**Aufgabe:**
Schreiben Sie bitte jede Zeile der folgenden Auflistung unverändert nieder. Die Bildverweise gehören nicht in die Antwort.

Datensätze
/---

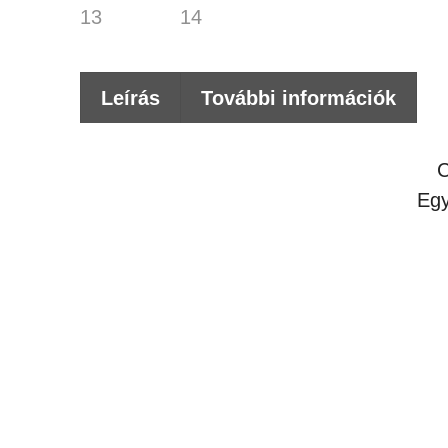
Leírás
További információk
Egy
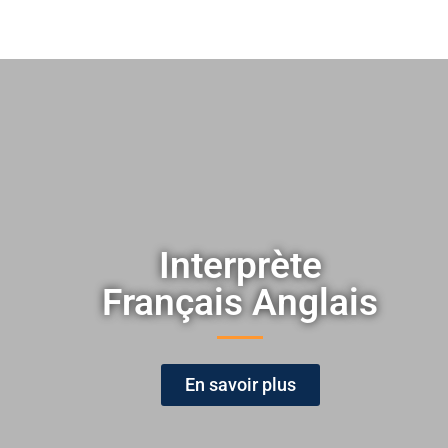
Interprète
Français Anglais
En savoir plus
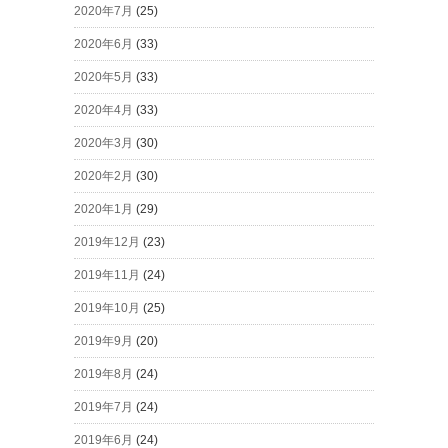
2020年7月
(25)
2020年6月
(33)
2020年5月
(33)
2020年4月
(33)
2020年3月
(30)
2020年2月
(30)
2020年1月
(29)
2019年12月
(23)
2019年11月
(24)
2019年10月
(25)
2019年9月
(20)
2019年8月
(24)
2019年7月
(24)
2019年6月
(24)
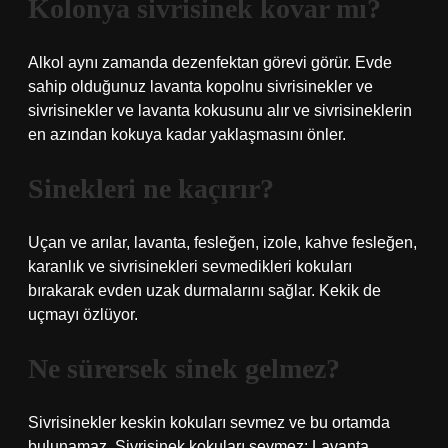
Kolonya sivrisinek kovar mı?
Alkol aynı zamanda dezenfektan görevi görür. Evde
sahip olduğunuz lavanta kopolnu sivrisinekler ve
sivrisinekler ve lavanta kokusunu alır ve sivrisineklerin
en azından kokuya kadar yaklaşmasını önler.
Sinekleri ne kaçırır?
Uçan ve arılar, lavanta, fesleğen, izole, kahve fesleğen,
karanlık ve sivrisinekleri sevmedikleri kokuları
bırakarak evden uzak durmalarını sağlar. Kekik de
uçmayı özlüyor.
Ne sürersek sinek gelmez?
Sivrisinekler keskin kokuları sevmez ve bu ortamda
bulunamaz. Sivrisinek kokuları sevmez; Lavanta,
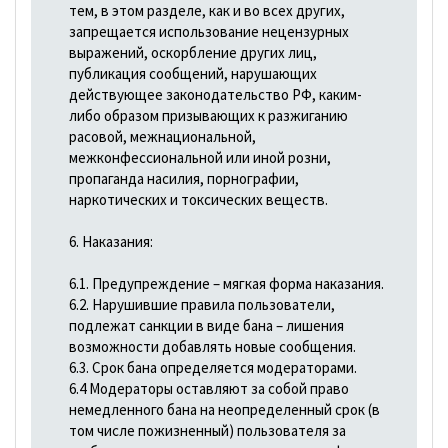
тем, в этом разделе, как и во всех других,
запрещается использование нецензурных
выражений, оскорбление других лиц,
публикация сообщений, нарушающих
действующее законодательство РФ, каким-
либо образом призывающих к разжиганию
расовой, межнациональной,
межконфессиональной или иной розни,
пропаганда насилия, порнографии,
наркотических и токсических веществ.
6. Наказания:
6.1. Предупреждение – мягкая форма наказания.
6.2. Нарушившие правила пользователи,
подлежат санкции в виде бана – лишения
возможности добавлять новые сообщения.
6.3. Срок бана определяется модераторами.
6.4 Модераторы оставляют за собой право
немедленного бана на неопределенный срок (в
том числе пожизненный) пользователя за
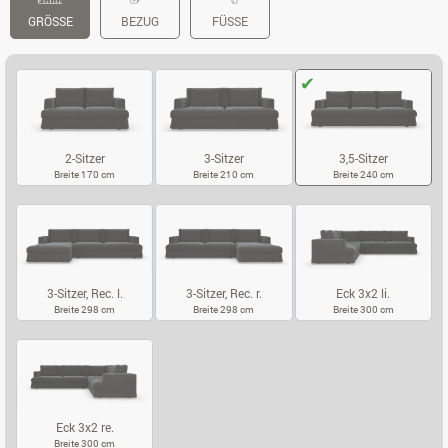
GRÖSSE
BEZUG
FÜSSE
2-Sitzer
3-Sitzer
3,5-Sitzer
Breite 170 cm
Breite 210 cm
Breite 240 cm
2-SITZER
3-SITZER
3,5-SITZER
3-Sitzer, Rec. l.
3-Sitzer, Rec. r.
Eck 3x2 li.
Breite 298 cm
Breite 298 cm
Breite 300 cm
3-SITZER, REC. L.
3-SITZER, REC. R.
ECK 3X2 LI.
Eck 3x2 re.
Breite 300 cm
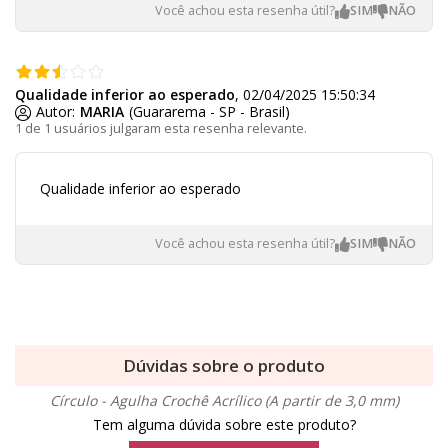
Você achou esta resenha útil?
Qualidade inferior ao esperado
, 02/04/2025 15:50:34
Autor:
MARIA
(Guararema - SP - Brasil)
1 de 1 usuários julgaram esta resenha relevante.
Qualidade inferior ao esperado
Você achou esta resenha útil?
Dúvidas sobre o produto
Círculo - Agulha Crochê Acrílico (A partir de 3,0 mm)
Tem alguma dúvida sobre este produto?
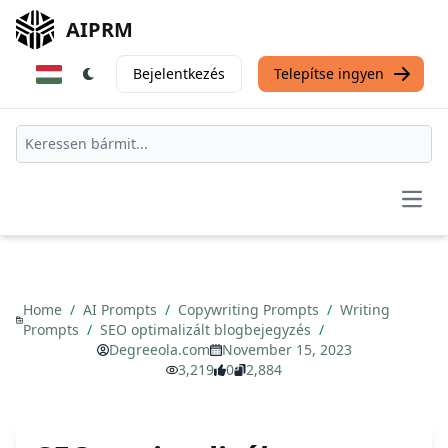
AIPRM
Bejelentkezés
Telepítse ingyen
Open
Home
/
AI Prompts
/
Copywriting Prompts
/
Writing
Prompts
/
SEO optimalizált blogbejegyzés
/
Degreeola.com
November 15, 2023
3,219
0
2,884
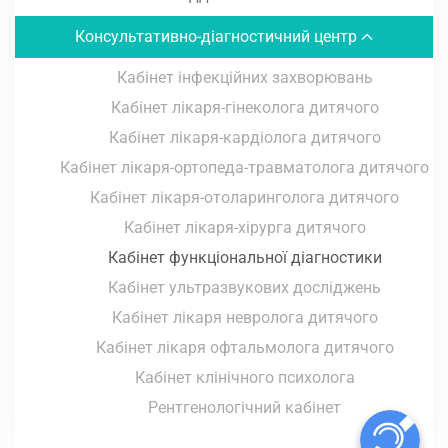
Консультативно-діагностичний центр
Кабінет інфекційних захворювань
Кабінет лікаря-гінеколога дитячого
Кабінет лікаря-кардіолога дитячого
Кабінет лікаря-ортопеда-травматолога дитячого
Кабінет лікаря-отоларинголога дитячого
Кабінет лікаря-хірурга дитячого
Кабінет функціональної діагностики
Кабінет ультразвукових досліджень
Кабінет лікаря невролога дитячого
Кабінет лікаря офтальмолога дитячого
Кабінет клінічного психолога
Рентгенологічний кабінет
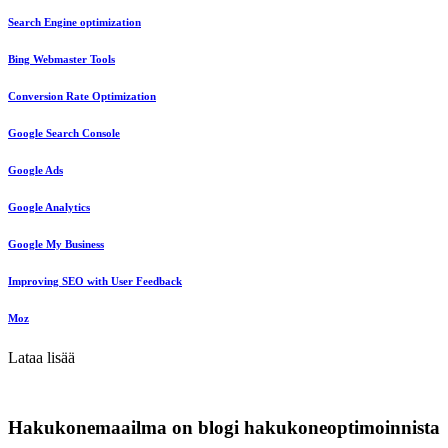
Search Engine optimization
Bing Webmaster Tools
Conversion Rate Optimization
Google Search Console
Google Ads
Google Analytics
Google My Business
Improving SEO with User Feedback
Moz
Lataa lisää
Hakukonemaailma on blogi hakukoneoptimoinnista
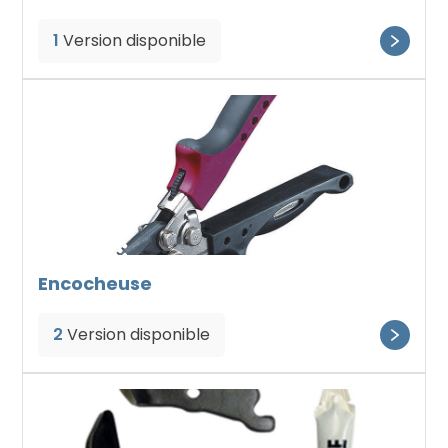
1
Version disponible
Encocheuse
2
Version disponible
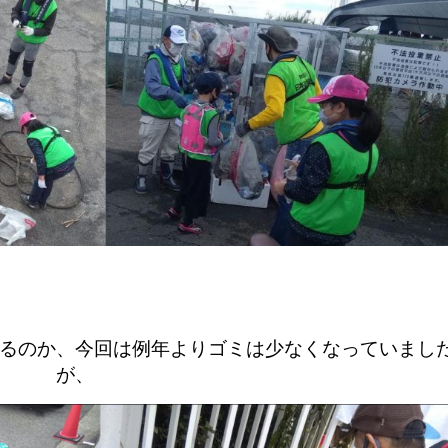
るのか、今回は例年よりゴミは少なくなっていまし
が、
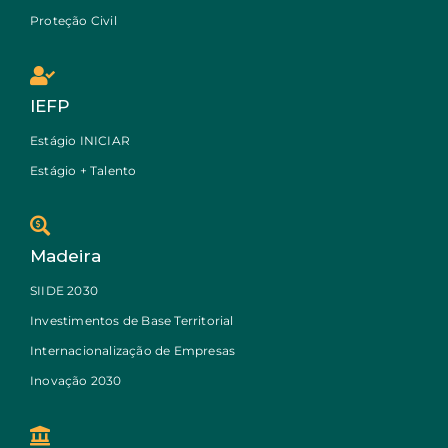
Proteção Civil
IEFP
Estágio INICIAR
Estágio + Talento
Madeira
SIIDE 2030
Investimentos de Base Territorial
Internacionalização de Empresas
Inovação 2030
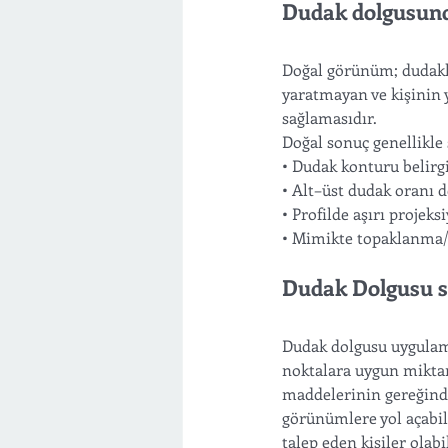
Dudak dolgusund
Doğal görünüm; dudakla
yaratmayan ve kişinin 
sağlamasıdır.
Doğal sonuç genellikle 
• Dudak konturu belirg
• Alt–üst dudak oranı d
• Profilde aşırı projeks
• Mimikte topaklanma/
Dudak Dolgusu 
Dudak dolgusu uygulama
noktalara uygun mikta
maddelerinin gereğinde
görünümlere yol açabili
talep eden kişiler olabi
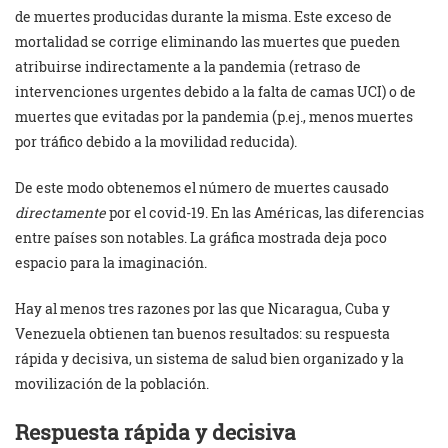
de muertes producidas durante la misma. Este exceso de
mortalidad se corrige eliminando las muertes que pueden
atribuirse indirectamente a la pandemia (retraso de
intervenciones urgentes debido a la falta de camas UCI) o de
muertes que evitadas por la pandemia (p.ej., menos muertes
por tráfico debido a la movilidad reducida).
De este modo obtenemos el número de muertes causado
directamente
por el covid-19. En las Américas, las diferencias
entre países son notables. La gráfica mostrada deja poco
espacio para la imaginación.
Hay al menos tres razones por las que Nicaragua, Cuba y
Venezuela obtienen tan buenos resultados: su respuesta
rápida y decisiva, un sistema de salud bien organizado y la
movilización de la población.
Respuesta rápida y decisiva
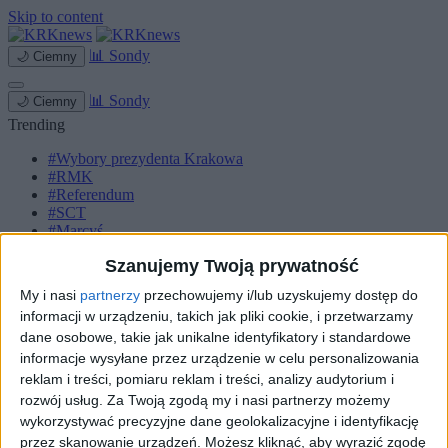
Skip to content
📊
Sondy
🌙
Ciemny
📊
Sondy
🌙
Ciemny
Trending
#Wybory prezydenta Krakowa
#RMK
#Referendum
#SCT
#Marcyś
Szanujemy Twoją prywatność
Strona główna
Miasto
My i nasi
partnerzy
przechowujemy i/lub uzyskujemy dostęp do
Komunikacja
informacji w urządzeniu, takich jak pliki cookie, i przetwarzamy
Zieleń
Inwestycje
dane osobowe, takie jak unikalne identyfikatory i standardowe
Biznes
informacje wysyłane przez urządzenie w celu personalizowania
Sport
reklam i treści, pomiaru reklam i treści, analizy audytorium i
Kultura
rozwój usług.
Za Twoją zgodą my i nasi partnerzy możemy
Małopolska
wykorzystywać precyzyjne dane geolokalizacyjne i identyfikację
Kryminalne
przez skanowanie urządzeń. Możesz kliknąć, aby wyrazić zgodę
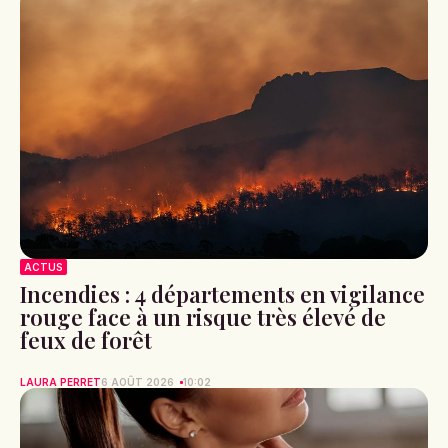
ACTUS
Incendies : 4 départements en vigilance
rouge face à un risque très élevé de
feux de forêt
LAURA PERRET
6 AOÛT 2026
10:02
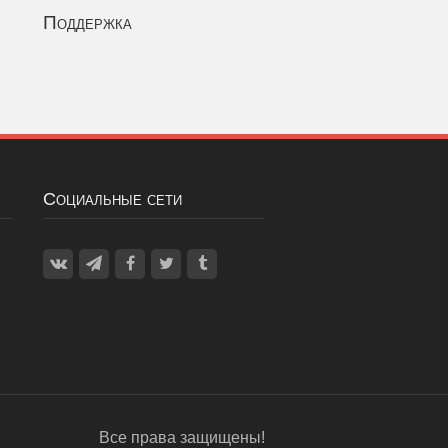
Поддержка
Социальные сети
Все права защищены!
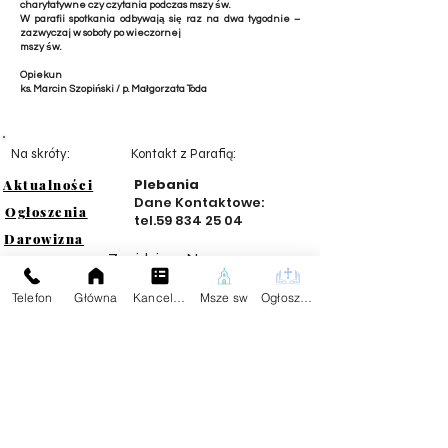
charytatywne czy czytania podczas mszy św.
W parafii spotkania odbywają się raz na dwa tygodnie –
zazwyczaj w soboty po wieczornej
mszy św.
Opiekun
ks. Marcin Szopiński / p. Małgorzata Toda
Na skróty:
Kontakt z Parafią:
Plebania
Aktualności
Dane Kontaktowe:
Ogłoszenia
tel.59
834 25 04
Darowizna
Znajdziesz Nas:
Wspólnoty
Kontakt
Telefon
Główna
Kancelaria
Msze sw
Ogłoszenia
Przekaż Dalej Naszą Stronę
Facebook
X (Twitter)
Kopiuj link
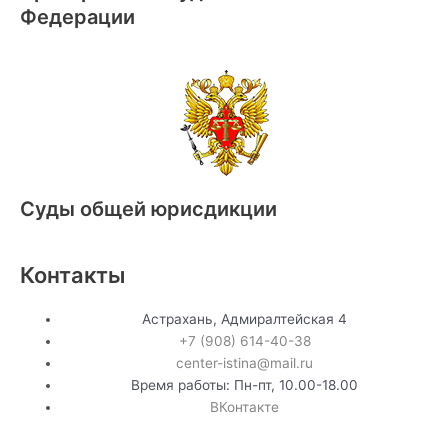
Федерации
Суды общей юрисдикции
Контакты
Астрахань, Адмиралтейская 4
+7 (908) 614-40-38
center-istina@mail.ru
Время работы: Пн-пт, 10.00-18.00
ВКонтакте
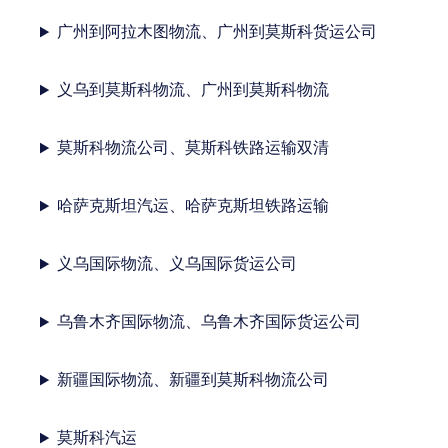
广州到阿拉木图物流、广州到莫斯科货运公司
义乌到莫斯科物流、广州到莫斯科物流
莫斯科物流公司、莫斯科铁路运输双清
哈萨克斯坦汽运、哈萨克斯坦铁路运输
义乌国际物流、义乌国际货运公司
乌鲁木齐国际物流、乌鲁木齐国际货运公司
新疆国际物流、新疆到莫斯科物流公司
莫斯科汽运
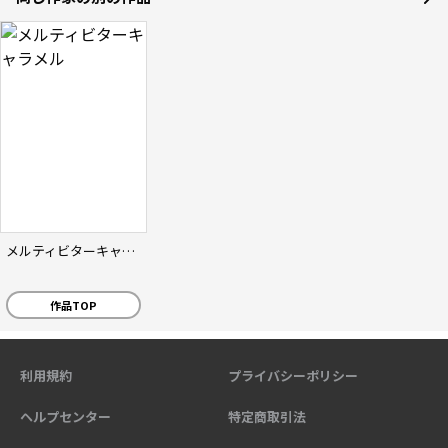
メルティビターキャラメル
作品TOP
利用規約
プライバシーポリシー
ヘルプセンター
特定商取引法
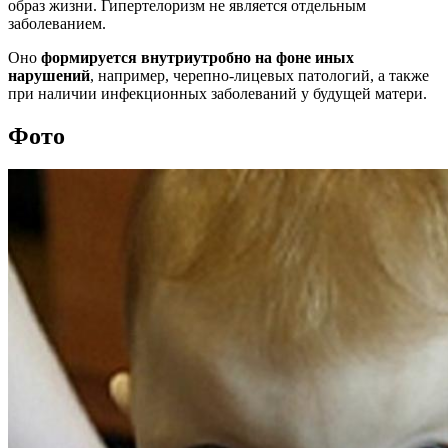
образ жизни. Гипертелоризм не является отдельным
заболеванием.
Оно
формируется внутриутробно на фоне иных
нарушений
, например, черепно-лицевых патологий, а также
при наличии инфекционных заболеваний у будущей матери.
Фото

\---

**Erwartete Antwort:**
Leírás
További információk
Egy
Interprète
Français Anglais
En savoir plus
2020年7月
(25)
2020年6月
(33)
2020年5月
(33)
2020年4月
(33)
2020年3月
(30)
2020年2月
(30)
2020年1月
(29)
2019年12月
(23)
2019年11月
(24)
2019年10月
(25)
2019年9月
(20)
2019年8月
(24)
2019年7月
(24)
2019年6月
(24)
Kolonya sivrisinek kovar mı?
Alkol aynı zamanda dezenfektan görevi görür. Evde
sahip olduğunuz lavanta kopolnu sivrisinekler ve
sivrisinekler ve lavanta kokusunu alır ve sivrisineklerin
en azından kokuya kadar yaklaşmasını önler.
Sinekleri ne kaçırır?
Uçan ve arılar, lavanta, fesleğen, izole, kahve fesleğen,
karanlık ve sivrisinekleri sevmedikleri kokuları
bırakarak evden uzak durmalarını sağlar. Kekik de
uçmayı özlüyor.
Ne sürersek sinek gelmez?
Sivrisinekler keskin kokuları sevmez ve bu ortamda
bulunamaz. Sivrisinek kokuları sevmez; Lavanta,
тем, в этом разделе, как и во всех других,
запрещается использование нецензурных
выражений, оскорбление других лиц,
публикация сообщений, нарушающих
действующее законодательство РФ, каким-
либо образом призывающих к разжиганию
расовой, межнациональной,
межконфессиональной или иной розни,
пропаганда насилия, порнографии,
наркотических и токсических веществ.
6. Наказания:
6.1. Предупреждение – мягкая форма наказания.
6.2. Нарушившие правила пользователи,
подлежат санкции в виде бана – лишения
возможности добавлять новые сообщения.
6.3. Срок бана определяется модераторами.
6.4 Модераторы оставляют за собой право
немедленного бана на неопределенный срок (в
том числе пожизненный) пользователя за
GRÖSSE
BEZUG
FÜSSE
2-Sitzer
3-Sitzer
3,5-Sitzer
Breite 170 cm
Breite 210 cm
Breite 240 cm
2-SITZER
3-SITZER
3,5-SITZER
3-Sitzer, Rec. l.
3-Sitzer, Rec. r.
Eck 3x2 li.
Breite 298 cm
Breite 298 cm
Breite 300 cm
3-SITZER, REC. L.
3-SITZER, REC. R.
ECK 3X2 LI.
Eck 3x2 re.
Breite 300 cm
Você achou esta resenha útil?
Qualidade inferior ao esperado
, 02/04/2025 15:50:34
Autor:
MARIA
(Guararema - SP - Brasil)
1 de 1 usuários julgaram esta resenha relevante.
Qualidade inferior ao esperado
Você achou esta resenha útil?
Dúvidas sobre o produto
Círculo - Agulha Crochê Acrílico (A partir de 3,0 mm)
Tem alguma dúvida sobre este produto?
AIPRM
Bejelentkezés
Telepítse ingyen
Open
Home
/
AI Prompts
/
Copywriting Prompts
/
Writing
Prompts
/
SEO optimalizált blogbejegyzés
/
Degreeola.com
November 15, 2023
3,219
0
2,884
Консультативно-діагностичний центр
Кабінет інфекційних захворювань
Кабінет лікаря-гінеколога дитячого
Кабінет лікаря-кардіолога дитячого
Кабінет лікаря-ортопеда-травматолога дитячого
Кабінет лікаря-отоларинголога дитячого
Кабінет лікаря-хірурга дитячого
Кабінет функціональної діагностики
Кабінет ультразвукових досліджень
Кабінет лікаря невролога дитячого
Кабінет лікаря офтальмолога дитячого
Кабінет клінічного психолога
Рентгенологічний кабінет
Search Engine optimization
Bing Webmaster Tools
Conversion Rate Optimization
Google Search Console
Google Ads
Google Analytics
Google My Business
Improving SEO with User Feedback
Moz
Lataa lisää
Hakukonemaailma on blogi hakukoneoptimoinnista
1
Version disponible
Encocheuse
2
Version disponible
るのか、今回は例年よりゴミは少なくなっていまし
が、
Proteção Civil
IEFP
Estágio INICIAR
Estágio + Talento
Madeira
SIIDE 2030
Investimentos de Base Territorial
Internacionalização de Empresas
Inovação 2030
Dudak dolgusund
Doğal görünüm; dudakla
yaratmayan ve kişinin 
sağlamasıdır.
Doğal sonuç genellikle 
• Dudak konturu belirg
• Alt–üst dudak oranı d
• Profilde aşırı projeks
• Mimikte topaklanma/
Dudak Dolgusu 
Dudak dolgusu uygulama
noktalara uygun mikta
maddelerinin gereğinde
görünümlere yol açabili
talep eden kişiler olabi
de muertes producidas durante la misma. Este exceso de
mortalidad se corrige eliminando las muertes que pueden
atribuirse indirectamente a la pandemia (retraso de
intervenciones urgentes debido a la falta de camas UCI) o de
muertes que evitadas por la pandemia (p.ej., menos muertes
por tráfico debido a la movilidad reducida).
De este modo obtenemos el número de muertes causado
directamente
por el covid-19. En las Américas, las diferencias
entre países son notables. La gráfica mostrada deja poco
espacio para la imaginación.
Hay al menos tres razones por las que Nicaragua, Cuba y
Venezuela obtienen tan buenos resultados: su respuesta
rápida y decisiva, un sistema de salud bien organizado y la
movilización de la población.
Respuesta rápida y decisiva
Skip to content
📊
Sondy
🌙
Ciemny
📊
Sondy
🌙
Ciemny
Trending
#Wybory prezydenta Krakowa
#RMK
#Referendum
#SCT
#Marcyś
Szanujemy Twoją prywatność
Strona główna
Miasto
My i nasi
partnerzy
przechowujemy i/lub uzyskujemy dostęp do
Komunikacja
informacji w urządzeniu, takich jak pliki cookie, i przetwarzamy
Zieleń
Inwestycje
dane osobowe, takie jak unikalne identyfikatory i standardowe
Biznes
informacje wysyłane przez urządzenie w celu personalizowania
Sport
reklam i treści, pomiaru reklam i treści, analizy audytorium i
Kultura
rozwój usług.
Za Twoją zgodą my i nasi partnerzy możemy
Małopolska
wykorzystywać precyzyjne dane geolokalizacyjne i identyfikację
Kryminalne
przez skanowanie urządzeń. Możesz kliknąć, aby wyrazić zgodę
ACTUS
Incendies : 4 départements en vigilance
rouge face à un risque très élevé de
feux de forêt
LAURA PERRET
6 AOÛT 2026
10:02
Поддержка
Социальные сети
Все права защищены!
charytatywne czy czytania podczas mszy św.
W parafii spotkania odbywają się raz na dwa tygodnie –
zazwyczaj w soboty po wieczornej
mszy św.
Opiekun
ks. Marcin Szopiński / p. Małgorzata Toda
Na skróty:
Kontakt z Parafią:
Plebania
Aktualności
Dane Kontaktowe:
Ogłoszenia
tel.59
834 25 04
Darowizna
Znajdziesz Nas:
Wspólnoty
Kontakt
Telefon
Główna
Kancelaria
Msze sw
Ogłoszenia
Przekaż Dalej Naszą Stronę
Facebook
X (Twitter)
Kopiuj link
Федерации
Суды общей юрисдикции
Контакты
Астрахань, Адмиралтейская 4
+7 (908) 614-40-38
center-istina@mail.ru
Время работы: Пн-пт, 10.00-18.00
ВКонтакте
广州到阿拉木图物流、广州到莫斯科货运公司
义乌到莫斯科物流、广州到莫斯科物流
莫斯科物流公司、莫斯科铁路运输双清
哈萨克斯坦汽运、哈萨克斯坦铁路运输
义乌国际物流、义乌国际货运公司
乌鲁木齐国际物流、乌鲁木齐国际货运公司
新疆国际物流、新疆到莫斯科物流公司
莫斯科汽运
メルティビターキャラメル
作品TOP
利用規約
プライバシーポリシー
ヘルプセンター
特定商取引法
образ жизни. Гипертелоризм не является отдельным
заболеванием.
Оно
формируется внутриутробно на фоне иных
нарушений
, например, черепно-лицевых патологий, а также
при наличии инфекционных заболеваний у будущей матери.
Фото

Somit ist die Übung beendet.